I love surprises. Underdog stories. The unexpected. It’s part of why sports are good. That is, unless I picked guy-who-wins-too-much Sébastien Ogier in The Rally Takeover’s Fantasy World Rally Championship game. Then don’t surprise me, or I’ll get mad when lesser-known drivers actually make things interesting.
There’s good reason why half my picks in our running Kinja-based fantasy game are usually entries like “Rally Chicken,” “a Jettamino full of currywurst,” or “ETERNAL VENGEANCE FOR THE MITSUBISHI LANCER EVOLUTION” (which must be typed in all caps). I can’t for the life of me take fantasy games seriously and still live with myself.

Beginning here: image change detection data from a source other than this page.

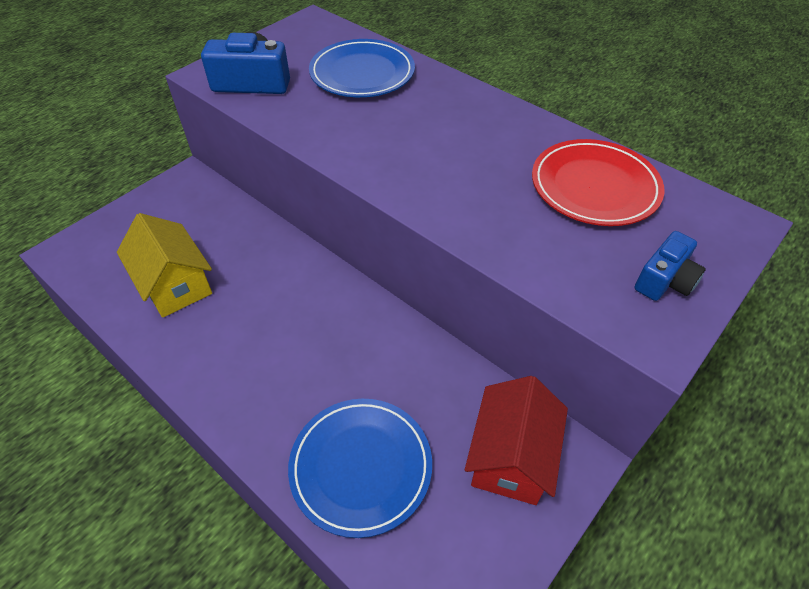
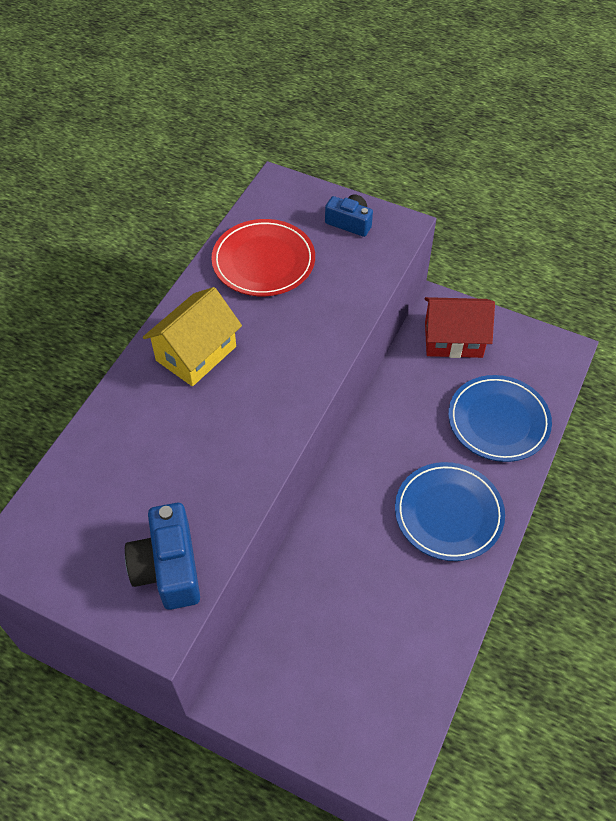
camera: 105 degrees left, 5 degrees up
yellow house [117,213,212,318] -> yellow house moved to [143,287,242,386]
blue plate [309,39,415,97] -> blue plate moved to [395,462,505,561]

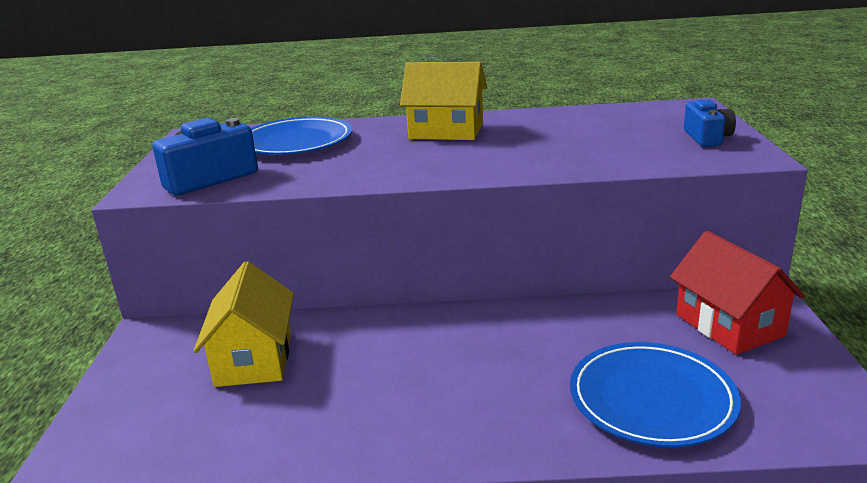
camera: 65 degrees right, 30 degrees down
red plate [211,219,315,296] -> none
blue plate [395,462,505,561] -> blue plate moved to [251,117,352,155]
none -> yellow house [193,261,294,387]

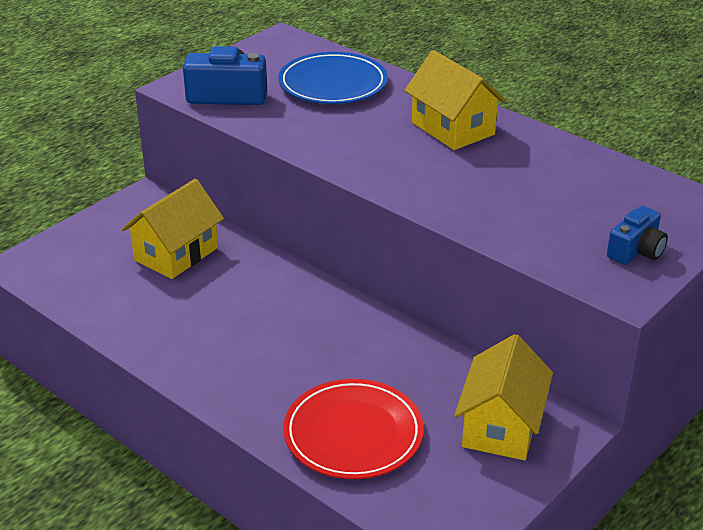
camera: 40 degrees right, 10 degrees up
blue plate [570,342,741,447] -> red plate [283,379,424,479]
red house [670,231,805,355] -> yellow house [454,334,553,460]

I think I’m too competitive, and want to win too much. Winning is good! Then I start to take how my picks are doing in the race too seriously, and I ultimately end up rooting for the most boring and predictable outcome.
As a fan, I hate that! Yes, Ogier is highly likely to win—even without the mighty wind of Volkswagen domination lifting him up this year. But I’d rather see someone who hasn’t won very often yet like Ott Tänak or Kris Meeke get it, or better yet, a complete surprise. A 2016-spec car! Someone running in the lower WRC2 class! Lorenzo Bertelli!

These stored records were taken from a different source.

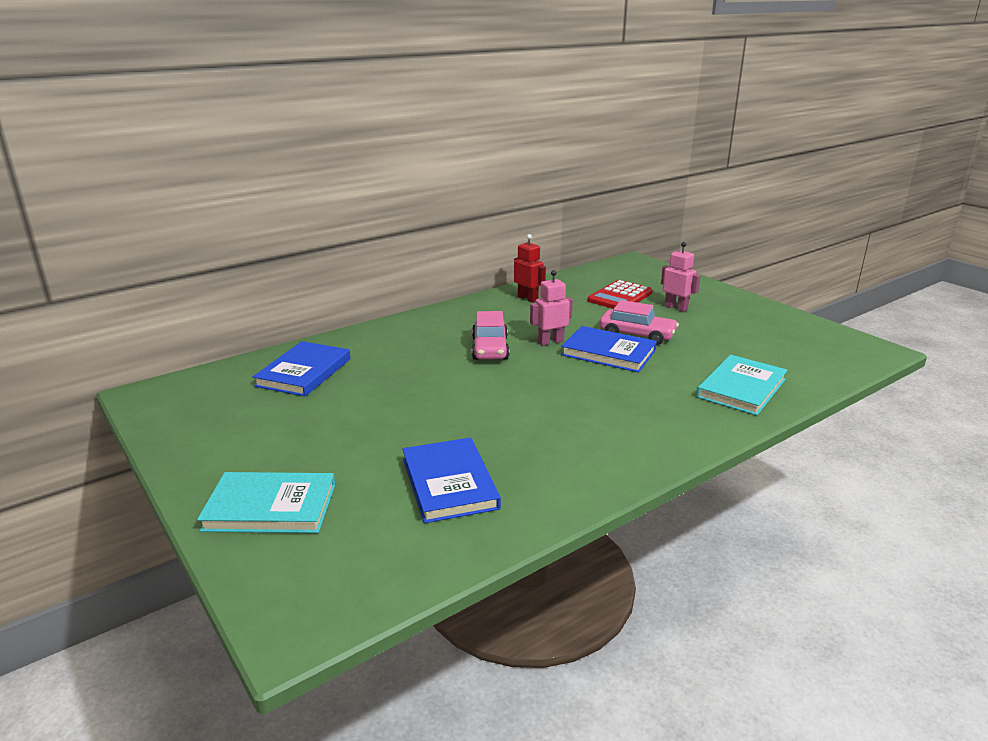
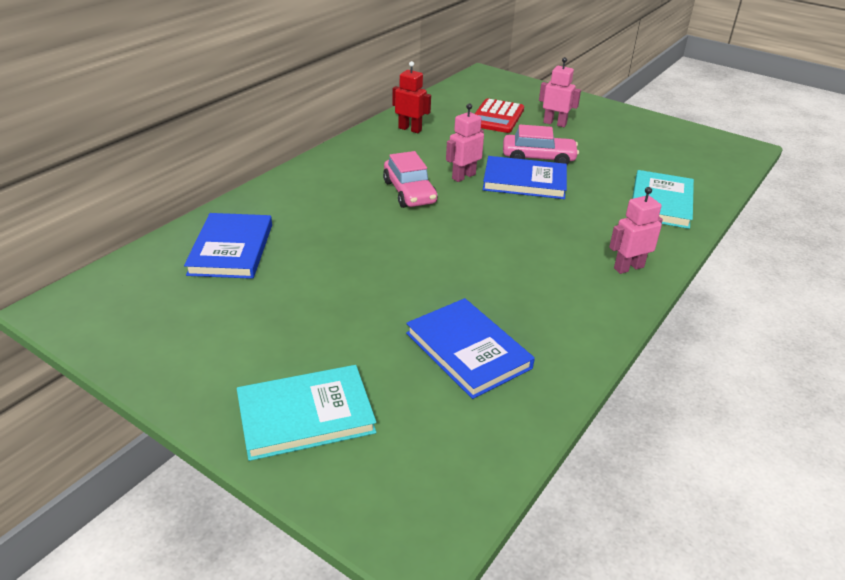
camera: 20 degrees left, 10 degrees up
none -> pink robot [609,187,663,274]

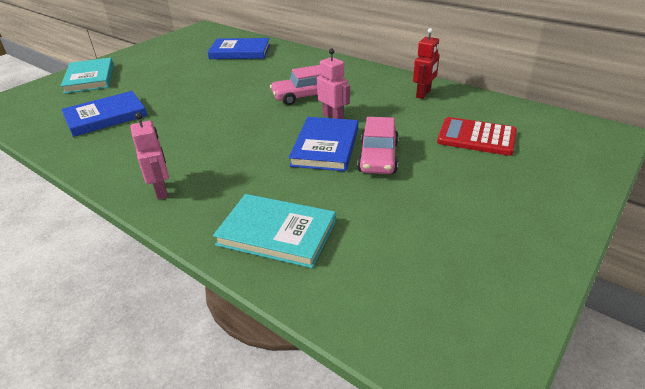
camera: 95 degrees right, 0 degrees up
pink robot [539,57,581,127] -> none

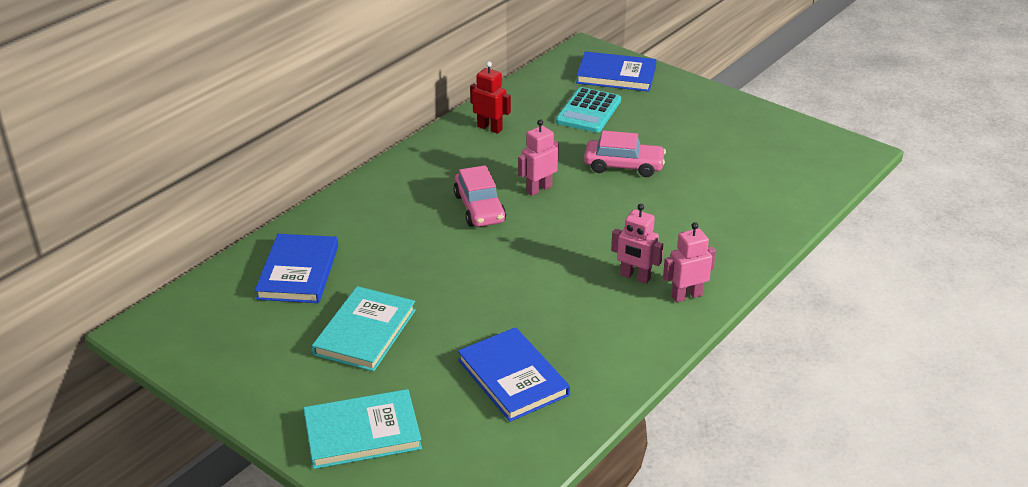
camera: 90 degrees left, 0 degrees up
turquoise book [213,194,336,268] -> turquoise book moved to [312,286,416,372]
blue book [289,117,358,171] -> blue book moved to [576,51,656,92]
red calculator [437,117,517,156] -> turquoise calculator [556,87,621,133]
none -> pink robot [611,204,663,284]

I’m just entering a game that costs nothing besides five minutes of trolling another Kinja blog, with the sole goal of beating Raphael Orlove. I can’t imagine putting real money down on these things.
I’ve lucked out sometimes by picking drivers I like—Jari-Matti Latvala, for example, who won Rally Sweden. But I don’t want to watch a race, a game, or much of anything where everything goes according to plan. The races and games we talk about the most aren’t the predictable ones. They’re the ones that give OU’s football team the name “Chokelahoma.”
Some fans just want to watch the world burn, and for us, fantasy games make it impossible. Give me chaos, mayhem, and, well, a Juho Hänninen win would be pretty sweet.